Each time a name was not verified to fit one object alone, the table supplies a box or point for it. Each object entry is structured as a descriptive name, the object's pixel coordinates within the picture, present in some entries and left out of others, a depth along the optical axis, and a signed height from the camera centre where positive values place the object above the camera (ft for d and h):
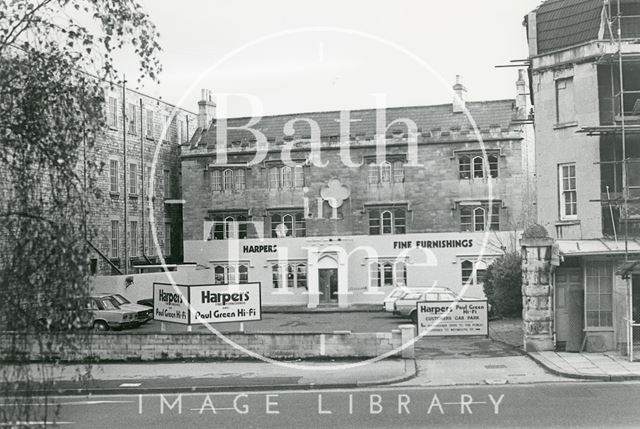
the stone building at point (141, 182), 127.24 +9.70
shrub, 99.09 -8.32
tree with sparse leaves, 21.42 +1.15
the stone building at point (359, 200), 129.39 +5.70
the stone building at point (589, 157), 68.74 +7.32
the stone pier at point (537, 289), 68.74 -5.83
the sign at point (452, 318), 75.41 -9.26
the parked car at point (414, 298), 100.32 -9.52
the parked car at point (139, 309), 96.48 -10.09
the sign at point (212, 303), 73.05 -7.10
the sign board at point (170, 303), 73.56 -7.22
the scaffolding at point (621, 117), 70.95 +11.04
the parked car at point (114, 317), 92.48 -10.57
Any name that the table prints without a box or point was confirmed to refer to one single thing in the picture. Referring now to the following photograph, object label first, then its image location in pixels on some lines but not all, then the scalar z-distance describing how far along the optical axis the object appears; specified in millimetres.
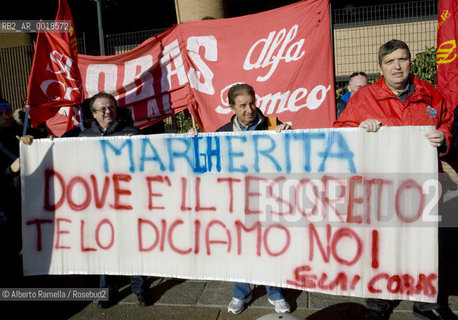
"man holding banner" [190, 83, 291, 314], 3008
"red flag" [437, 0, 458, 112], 4312
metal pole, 5673
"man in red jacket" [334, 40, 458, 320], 2662
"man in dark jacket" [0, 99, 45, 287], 3299
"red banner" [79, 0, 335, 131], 4355
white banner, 2557
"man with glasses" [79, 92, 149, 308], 3279
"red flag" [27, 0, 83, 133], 3662
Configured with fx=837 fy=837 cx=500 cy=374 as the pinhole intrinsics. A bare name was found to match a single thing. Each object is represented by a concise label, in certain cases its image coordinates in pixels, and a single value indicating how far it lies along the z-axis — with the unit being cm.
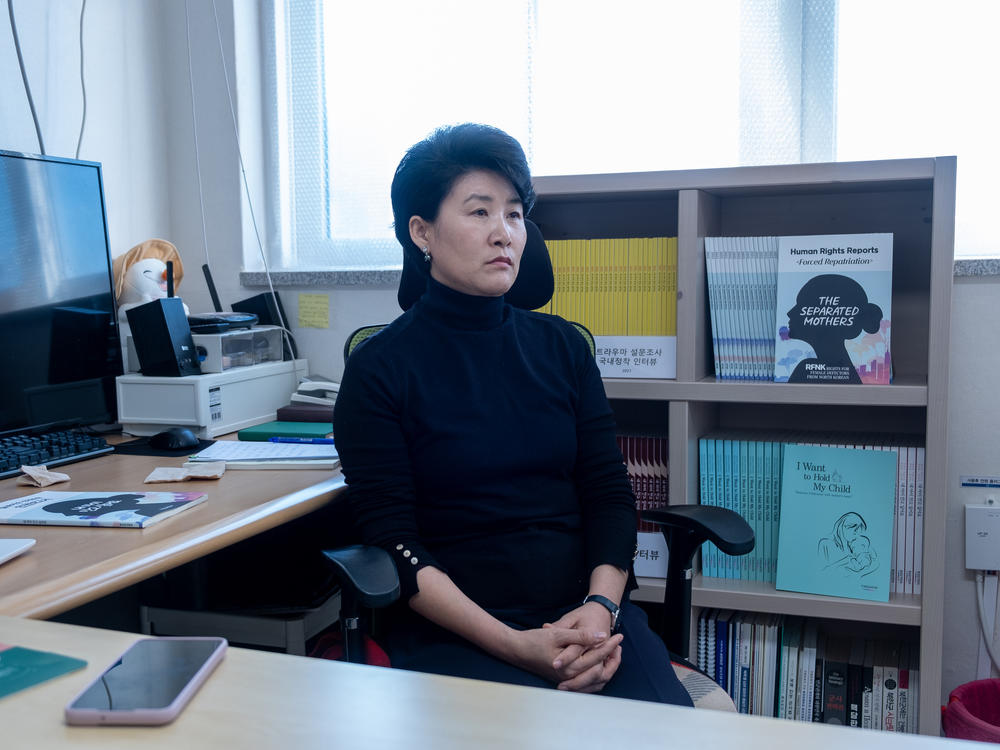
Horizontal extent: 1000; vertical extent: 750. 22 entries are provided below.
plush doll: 216
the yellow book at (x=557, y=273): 189
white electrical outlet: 186
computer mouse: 175
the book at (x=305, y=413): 204
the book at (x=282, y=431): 186
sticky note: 242
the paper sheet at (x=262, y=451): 163
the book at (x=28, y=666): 67
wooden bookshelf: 160
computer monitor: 168
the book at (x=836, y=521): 167
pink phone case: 60
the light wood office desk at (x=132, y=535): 96
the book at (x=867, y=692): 177
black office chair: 111
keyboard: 152
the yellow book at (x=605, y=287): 185
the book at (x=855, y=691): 177
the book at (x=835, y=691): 178
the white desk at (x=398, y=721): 57
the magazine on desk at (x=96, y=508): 119
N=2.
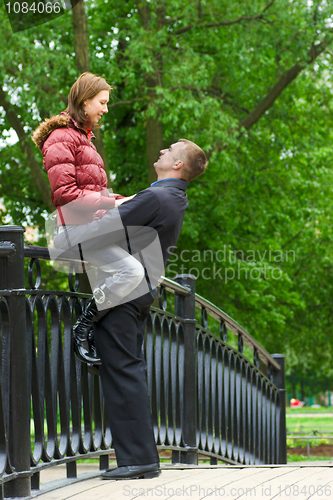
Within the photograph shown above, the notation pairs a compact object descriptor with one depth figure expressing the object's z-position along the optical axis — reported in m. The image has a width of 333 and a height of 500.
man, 6.16
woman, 6.02
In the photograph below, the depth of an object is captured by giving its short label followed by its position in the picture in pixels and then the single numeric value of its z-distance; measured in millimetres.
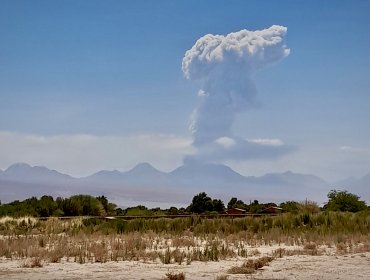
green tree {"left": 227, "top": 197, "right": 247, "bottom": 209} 56719
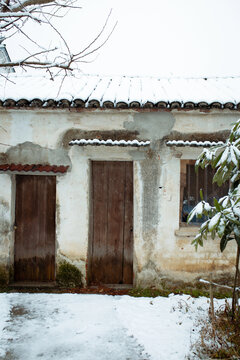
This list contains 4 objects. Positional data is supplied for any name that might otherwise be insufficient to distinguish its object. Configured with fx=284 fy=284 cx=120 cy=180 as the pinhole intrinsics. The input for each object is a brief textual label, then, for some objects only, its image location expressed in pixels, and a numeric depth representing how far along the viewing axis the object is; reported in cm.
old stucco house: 499
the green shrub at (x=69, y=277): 503
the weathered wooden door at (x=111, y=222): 527
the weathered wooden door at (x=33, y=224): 531
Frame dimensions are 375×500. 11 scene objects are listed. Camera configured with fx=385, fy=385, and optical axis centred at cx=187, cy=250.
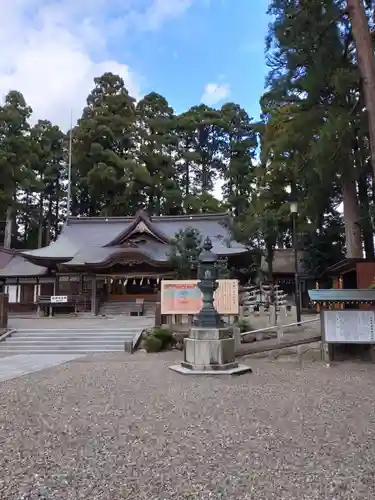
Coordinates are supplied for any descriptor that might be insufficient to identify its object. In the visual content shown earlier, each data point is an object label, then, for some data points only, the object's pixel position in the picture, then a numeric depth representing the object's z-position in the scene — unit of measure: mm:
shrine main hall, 19125
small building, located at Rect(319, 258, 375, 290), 12359
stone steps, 10562
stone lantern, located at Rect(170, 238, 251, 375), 6973
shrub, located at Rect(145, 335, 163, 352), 9992
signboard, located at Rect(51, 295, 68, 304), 18344
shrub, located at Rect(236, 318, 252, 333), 10602
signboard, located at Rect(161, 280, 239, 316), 10180
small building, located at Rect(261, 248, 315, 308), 22859
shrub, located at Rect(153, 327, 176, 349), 10242
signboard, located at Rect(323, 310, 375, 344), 7758
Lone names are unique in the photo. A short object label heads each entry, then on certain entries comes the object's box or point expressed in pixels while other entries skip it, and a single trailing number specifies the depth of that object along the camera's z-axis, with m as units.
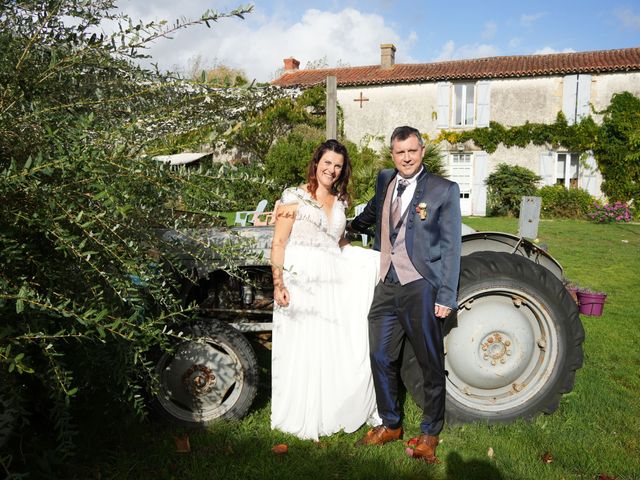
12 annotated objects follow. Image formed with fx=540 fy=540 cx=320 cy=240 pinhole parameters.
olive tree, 2.00
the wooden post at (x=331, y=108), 9.39
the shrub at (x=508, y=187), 20.42
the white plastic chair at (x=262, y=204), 9.82
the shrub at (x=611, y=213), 18.50
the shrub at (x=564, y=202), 19.77
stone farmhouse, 20.25
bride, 3.37
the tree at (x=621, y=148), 19.66
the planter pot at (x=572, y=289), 5.15
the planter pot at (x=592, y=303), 6.13
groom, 3.14
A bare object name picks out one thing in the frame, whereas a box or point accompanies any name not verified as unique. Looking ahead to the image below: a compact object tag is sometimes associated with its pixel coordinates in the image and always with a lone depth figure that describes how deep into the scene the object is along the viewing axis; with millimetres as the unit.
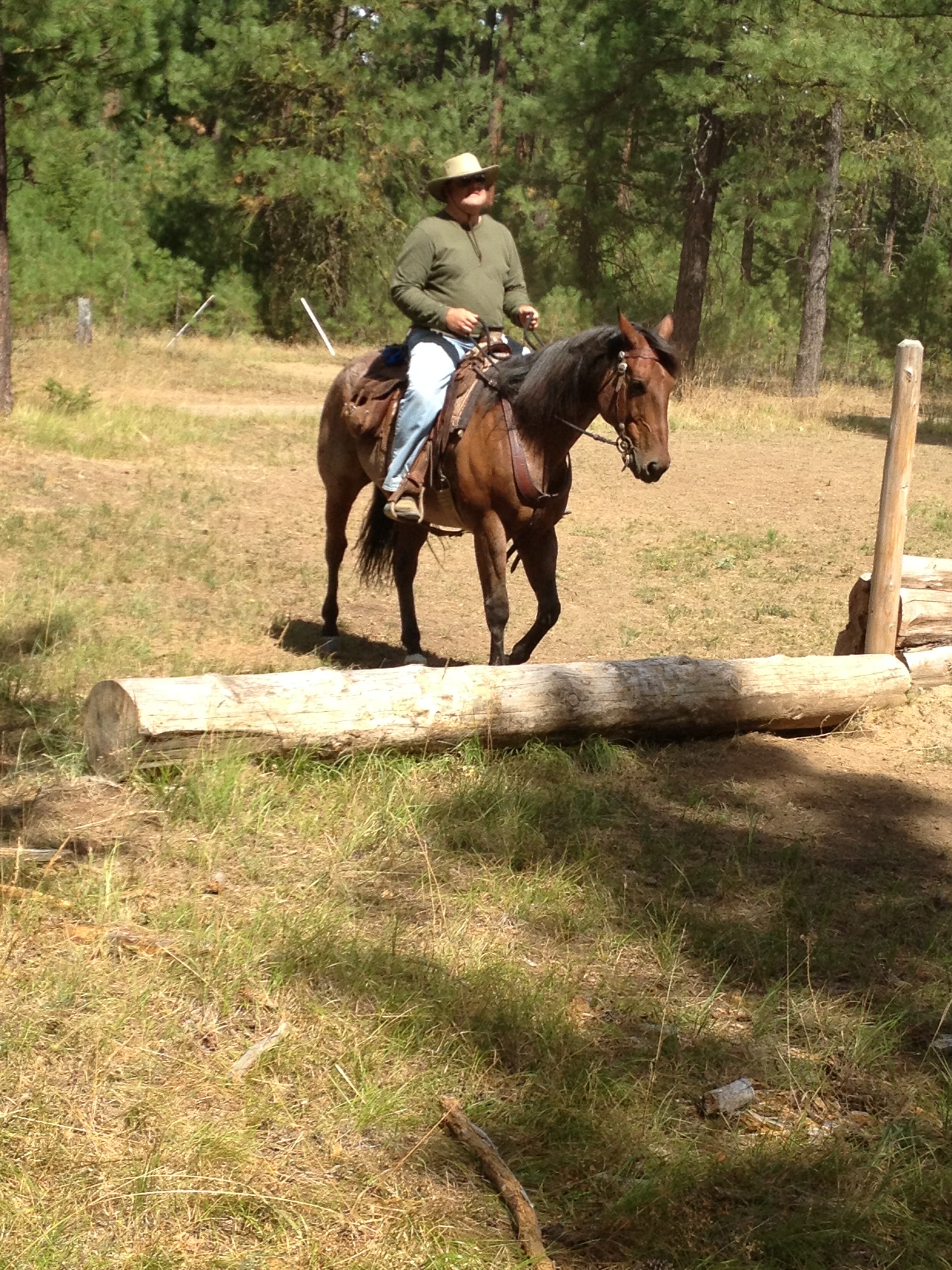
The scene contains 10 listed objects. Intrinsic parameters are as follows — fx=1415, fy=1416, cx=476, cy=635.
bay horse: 6738
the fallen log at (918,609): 7234
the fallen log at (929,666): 7133
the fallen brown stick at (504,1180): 3051
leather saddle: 7578
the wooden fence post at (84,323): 23359
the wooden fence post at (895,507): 7121
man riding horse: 7457
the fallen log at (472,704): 5242
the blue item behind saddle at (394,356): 8125
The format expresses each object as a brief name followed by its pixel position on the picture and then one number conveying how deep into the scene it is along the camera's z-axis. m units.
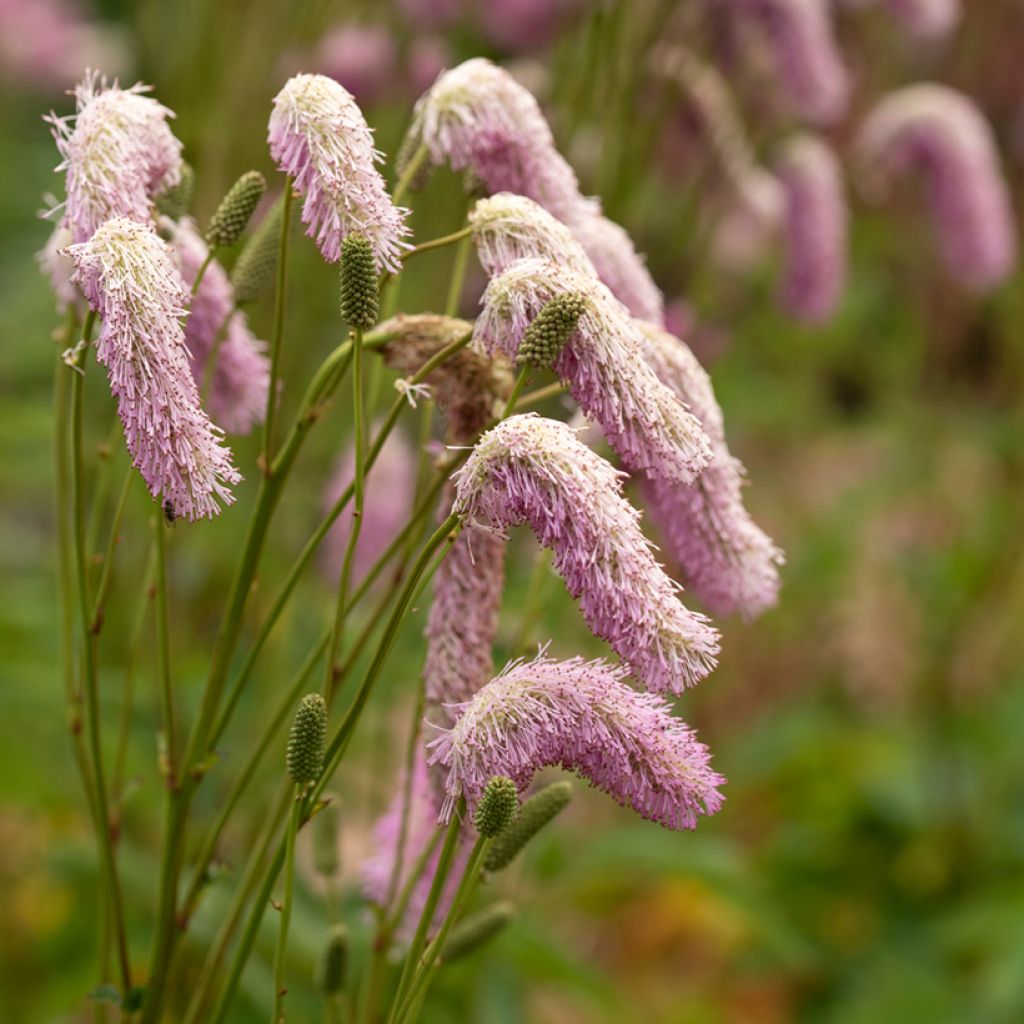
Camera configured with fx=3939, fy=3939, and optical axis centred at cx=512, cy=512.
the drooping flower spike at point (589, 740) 0.92
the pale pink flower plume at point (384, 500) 1.43
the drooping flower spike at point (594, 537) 0.91
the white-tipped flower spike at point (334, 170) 0.94
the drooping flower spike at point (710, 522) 0.99
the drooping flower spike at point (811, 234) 1.55
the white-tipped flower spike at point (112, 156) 0.95
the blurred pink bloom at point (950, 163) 1.65
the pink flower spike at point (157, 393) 0.90
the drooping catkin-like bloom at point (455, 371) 0.98
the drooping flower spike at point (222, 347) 1.02
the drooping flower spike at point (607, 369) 0.93
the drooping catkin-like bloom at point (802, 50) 1.52
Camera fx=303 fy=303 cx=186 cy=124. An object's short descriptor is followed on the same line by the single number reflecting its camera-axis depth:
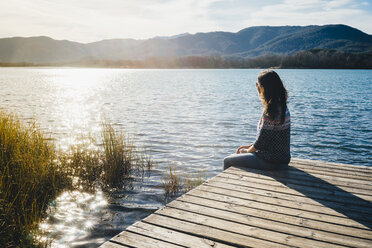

• EXERCISE GOAL:
Restate only the lines running from the start of the material above through the line containing "the sign at point (452, 318), 75.41 -9.26", ends included. No pictures.

• WRITTEN SOLUTION:
Each time a name was not verified to fit one object alone, the table supplies a box or point for it. Each object entry is structured as a descriptive name, the object's pixel coordinates within the picture, present in some entries and left out of others, a depth along the optical axis, and a signed height from the camera centre where positive values place the object above the camera (ft for d and h):
the stone building at point (141, 182), 127.24 +9.70
shrub, 99.09 -8.32
tree with sparse leaves, 21.42 +1.15
the stone building at point (359, 200), 129.39 +5.70
the stone building at point (589, 157), 68.74 +7.32
the stone pier at point (537, 289), 68.74 -5.83
the sign at point (452, 318), 75.41 -9.26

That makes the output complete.